Table 2 reports the average energy dissipation per operation of the two designs for a few truncation configurations, obtained from back-annotated simulations at the maximum clock frequency, based on the image benchmarks reported in the previous section. The energy dissipation has been separated into the components related to the multiplier, the adder, the FSM, the correction factor updating circuit, the clock gating latches, the clock network and the counters. The average energy dissipation per operation of each MAC implementation has been found by multiplying the average power consumption (estimated by the Cadence Genus tool by means of .vcd files coming from back-annotated simulations) by the clock period.

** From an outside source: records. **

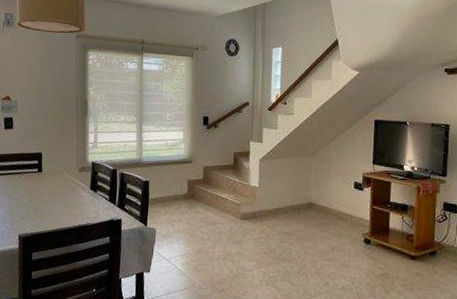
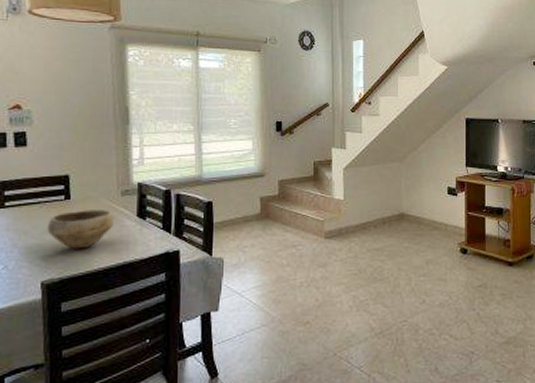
bowl: none [24,181,74,212] -> present [47,210,115,249]

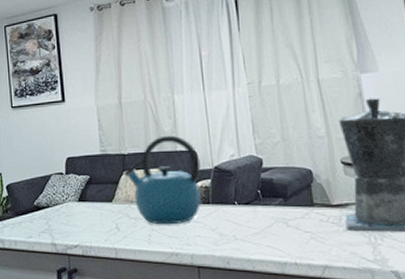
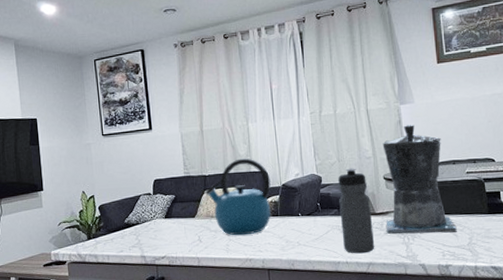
water bottle: none [283,149,332,254] -> present [338,168,375,254]

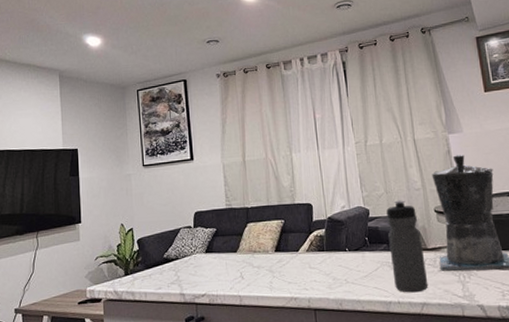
kettle: present [205,158,271,236] -> none [247,189,317,272]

As expected, the MAC average energy dissipation per operation increases as
NT and
NT1 decrease. For the proposed approach, a higher value of
F leads to a lower MAC energy dissipation because the time when the MAC is configured with a lower accuracy is larger. Moreover, the lower the
NT and
NT1, the higher the clock network energy dissipation because, as the number of truncated columns decreases, the number of clock-gated FFs decreases as well. The energy overhead of the extra counters is insensitive to the value of
NT1, whereas it slightly depends on
F. Compared to the single counter of the standard static correction approach, the extra counters needed by the proposed dynamic approach entail 15.6% (12.5%) more energy for
F = 4 (
F = 8). As expected, the higher the value of
F, the lower the energy dissipation of the correction factor updating circuit. This is reasonable since a higher value of
F means a lower activity for the circuit. In particular, from
Table 2, it can be easily inferred that the energy dissipation of the correction factor updating circuit is halved when the value of
F doubles. Anyway, the extra energy dissipation of the correction factor updating circuit and extra counters represents a very small percentage of the total energy dissipation: up to 3.8% and 3% for
F = 4 and
F = 8, respectively. It is worth noting that the accurate MAC has a slightly lower minimum clock period constraint (447 ps), 2.8% lower than the delay of the proposed design, since the partial product generation stage of the accurate multiplier exploits 2-input AND gates rather than 3-input AND gates. Moreover, the area overhead of the proposed design with respect to the accurate one is about 46%, since the latter does not need clock gating latches. The energy consumption of the MAC designed according to the proposed approach is up to 72% and 76% lower with respect to the accurate MAC for
F = 4 and
F = 8, respectively.
Figure 13 depicts the energy-quality trade-off for the standard and proposed designs for different values of
NT1 and
NT2. The quality has been evaluated with three metrics: PSNR, SSIM and NED. As expected from the preliminary analysis of
Figure 11, the proposed methodology shows a quality saturation for low values of
NT2, thus the standard approach is preferable when a higher quality is required (PSNR > 32 dB, SSIM > 0.7, NED < 1%). On the contrary, for lower-quality values, the proposed methodology shows a better energy-quality trade-off. As it is visible in the insets of
Figure 13, the energy consumption is reduced by up to 34%, 34% and 20% at the parity of PSNR, NED and SSIM, respectively. Similarly, the proposed technique can improve the PSNR, the NED and the SSIM by up to +9 dB, −4× and +35% respectively, at iso-energy. The energy saving is even higher if we consider only the energy consumption of the clock network, the multiplier, the adder and the correction update circuit (when applied). Indeed, the remaining components can be shared among several MACs if the computation is parallelized. In such a scenario, the proposed design can reduce the energy dissipation by up to 44%, 44% and 29% at iso-PSNR, iso-NED and iso-SSIM, respectively. Finally, when a high quality is required, the proposed design needs to be configured to work with a constant correction factor (
dyn = 0); in such a case, the proposed design has shown a negligible extra power consumption with respect to the standard design (less than 1.5%).